Черногривого навьючили так, что ни ушей, ни хвоста не видно. Его повел на поводу Аджимурат. Султанмурат шел следом, сгибаясь под вязанкой, притороченной к плечам особым перекрестным способом — веревка пропускается из-под левой подмышки через грудь на правое плечо, захлестывается с правой стороны у затылка на скользящую петлю, конец которой носильщик держит в руках. При таком способе носильщик может постоянно подтягивать на ходу ослабшие узлы вязанки.

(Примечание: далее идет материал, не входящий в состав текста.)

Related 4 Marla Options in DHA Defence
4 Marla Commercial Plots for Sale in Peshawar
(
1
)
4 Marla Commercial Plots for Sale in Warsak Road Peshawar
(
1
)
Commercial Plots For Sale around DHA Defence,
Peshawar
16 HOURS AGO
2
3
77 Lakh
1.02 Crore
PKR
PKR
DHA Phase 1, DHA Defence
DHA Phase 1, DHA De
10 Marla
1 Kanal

Так они шли — впереди Аджимурат, на поводу у него Черногривый, за ним Султанмурат с ношей на спине, замыкал это шествие дворняга Актош, уже порядком уставший и потому плетущийся позади.
Когда несешь курай, очень важно долго не позволять себе отдыхать. После первого привала интервалы переходов сокращаются — второй привал вполовину первого перехода третий вполовину второго и так далее. Султанмурат хорошо знал это, потому, рассчитывая силы, шел размеренным шагом, широко расставляя ноги. Теперь он ничего не видел вокруг, смотрел только вперед, под ноги. Чтобы долго не уставать и не ждать скорого отдыха, неся вязанку, лучше всего думать о чем-нибудь постороннем.

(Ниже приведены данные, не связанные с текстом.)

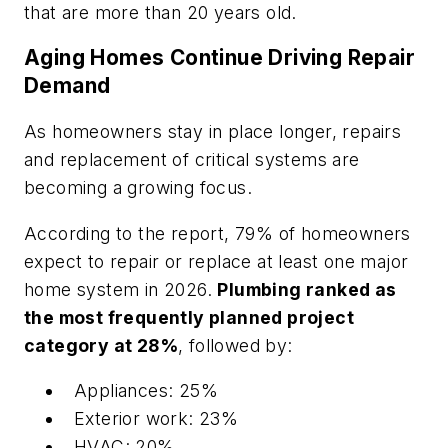
that are more than 20 years old.
Aging Homes Continue Driving Repair
Demand
As homeowners stay in place longer, repairs
and replacement of critical systems are
becoming a growing focus.
According to the report, 79% of homeowners
expect to repair or replace at least one major
home system in 2026.
Plumbing ranked as
the most frequently planned project
category at 28%
, followed by:
Appliances: 25%
Exterior work: 23%
HVAC: 20%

Шел он и думал, как завтра с утра выйдет на работу на конный двор и снова вступит в свои обязанности командира десанта. Поторапливаться пора. Впереди считанные дни до выхода на Аксай. Лошади вроде бы уже справные, залеченные, плуги и запасные лемеха готовы, сбруя тоже, а все равно двинешься на поле — что-нибудь да обнаружится, это ведь всегда так. Слова бригадира Чекиша. Бригадир Чекиш говорит: глаз — трус, а рука — храбрец, надо смело выходить в поле, а там по ходу дела видно будет как и что, всего не предусмотришь. Может быть, он и прав.

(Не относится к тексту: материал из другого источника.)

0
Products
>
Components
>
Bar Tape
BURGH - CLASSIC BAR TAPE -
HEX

Думал Султанмурат, как сделать, чтобы матери облегчить житье. Совсем замоталась она. И на ферме доит, кормит коров, и дома продыху нет. Все сама да сама. Топи, вари, стирай. Девчушки еще малы. А с Аджимурата тоже какой особо спрос. Сам он теперь уже отрезанный ломоть, вот-вот уедет на Аксай, и кто его знает, когда вернется. Сколько надо вспахать, заборонить… А их всего пять упряжек. А остальное тягло и плуги все на старых землях будут работать. Здесь роботы еще больше, куда больше. Но тут хотя бы поблизости от аила. В случае чего женщины смогут встать за чапыги. Совсем не женское дело. Но теперь они и арыки копают по пояс глубиной, и воду ведут на поля, и плотины поднимают…
Как быть, как облегчить жизнь матери? Так ничего и не придумал…
Но больше всего думал о том, что завтра передаст письмо, вот только надо дописать слова из песни «Аккептер». Пытался представить себе Мырзагуль читающей его послание, то, что она подумает при этом. Эх, как трудно, оказывается, писать письмо о любви! Получается совсем вообще-то не то, что хотел бы сказать, никакая бумага не уместит в себе то, что на душе. Интересно, а что она скажет? Она тоже должна написать ответное письмо. А как же иначе? Как он узнает, согласна она или не согласна, чтобы он ее любил? Вот ведь задача. А что, если она не захочет, чтобы он ее любил?.. Тогда как?..
16
Айчурек и Семетей — герои эпоса «Манас».